## EXERCISE PROMPT
Your answer must be the exact lines below, starting with the line with "การจ้างพี่เลี้ยงหรือคนดูแลบ้านน" and going on through the line with "перехода на эскроу-счета, также", both included, with no pictures.

## DATASET EXCERPTS
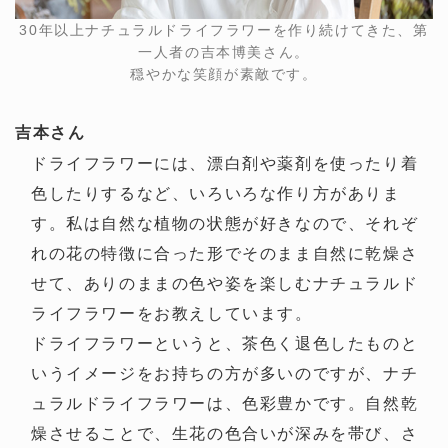
30年以上ナチュラルドライフラワーを作り続けてきた、第
一人者の吉本博美さん。
穏やかな笑顔が素敵です。
吉本さん
ドライフラワーには、漂白剤や薬剤を使ったり着
色したりするなど、いろいろな作り方がありま
す。私は自然な植物の状態が好きなので、それぞ
れの花の特徴に合った形でそのまま自然に乾燥さ
せて、ありのままの色や姿を楽しむナチュラルド
ライフラワーをお教えしています。
ドライフラワーというと、茶色く退色したものと
いうイメージをお持ちの方が多いのですが、ナチ
ュラルドライフラワーは、色彩豊かです。自然乾
燥させることで、生花の色合いが深みを帯び、さ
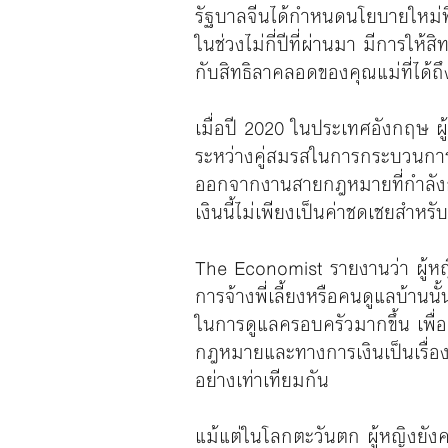
รัฐบาลจีนได้กำหนดนโยบายใหม่ที่มุ
ในช่วงไม่กี่ปีที่ผ่านมา มีการให
กับสิทธิลาคลอดของคุณแม่ที่ได้ถึ
เมื่อปี 2020 ในประเทศอังกฤษ ผู
ระหว่างคู่สมรสในการกระบวนการ
ออกจากงานสายกฎหมายที่กำลังก้
เงินนี้ไม่เพียงเป็นค่าชดเชยสำห
The Economist รายงานว่า ผู้หญิ
การจ้างพี่เลี้ยงหรือคนดูแลบ้านน
ในการดูแลครอบครัวมากขึ้น เพื่
กฎหมายและทางการเงินเป็นเรื่องท
อย่างเท่าเทียมกัน
แม้แต่ในโลกตะวันตก ผู้หญิงยังค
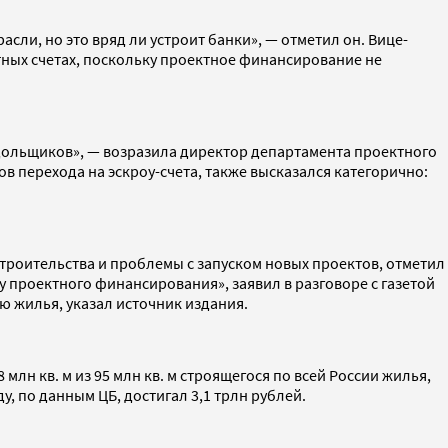
ли, но это вряд ли устроит банки», — отметил он. Вице-
тных счетах, поскольку проектное финансирование не
 дольщиков», — возразила директор департамента проектного
перехода на эскроу-счета, также высказался категорично:
троительства и проблемы с запуском новых проектов, отметил
 проектного финансирования», заявил в разговоре с газетой
ю жилья, указал источник издания.
млн кв. м из 95 млн кв. м строящегося по всей России жилья,
у, по данным ЦБ, достигал 3,1 трлн рублей.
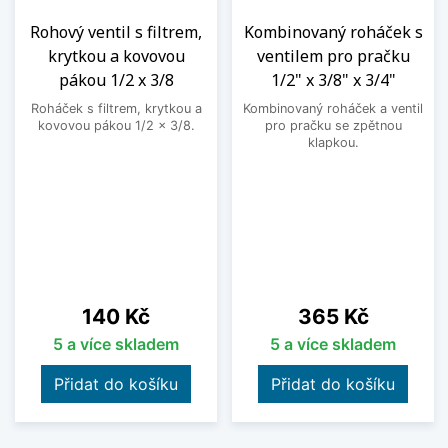
Rohový ventil s filtrem,
Kombinovaný roháček s
krytkou a kovovou
ventilem pro pračku
pákou 1/2 x 3/8
1/2" x 3/8" x 3/4"
Roháček s filtrem, krytkou a
Kombinovaný roháček a ventil
kovovou pákou 1/2 x 3/8.
pro pračku se zpětnou
klapkou.
Cena
Cena
140 Kč
365 Kč
5 a více skladem
5 a více skladem
Přidat do košíku
Přidat do košíku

## ANSWER BELOW
การจ้างพี่เลี้ยงหรือคนดูแลบ้านน
ในการดูแลครอบครัวมากขึ้น เพื่
กฎหมายและทางการเงินเป็นเรื่องท
อย่างเท่าเทียมกัน
แม้แต่ในโลกตะวันตก ผู้หญิงยังค
ли, но это вряд ли устроит банки», — отметил он. Вице-
тных счетах, поскольку проектное финансирование не
 дольщиков», — возразила директор департамента проектного
перехода на эскроу-счета, также высказался категорично:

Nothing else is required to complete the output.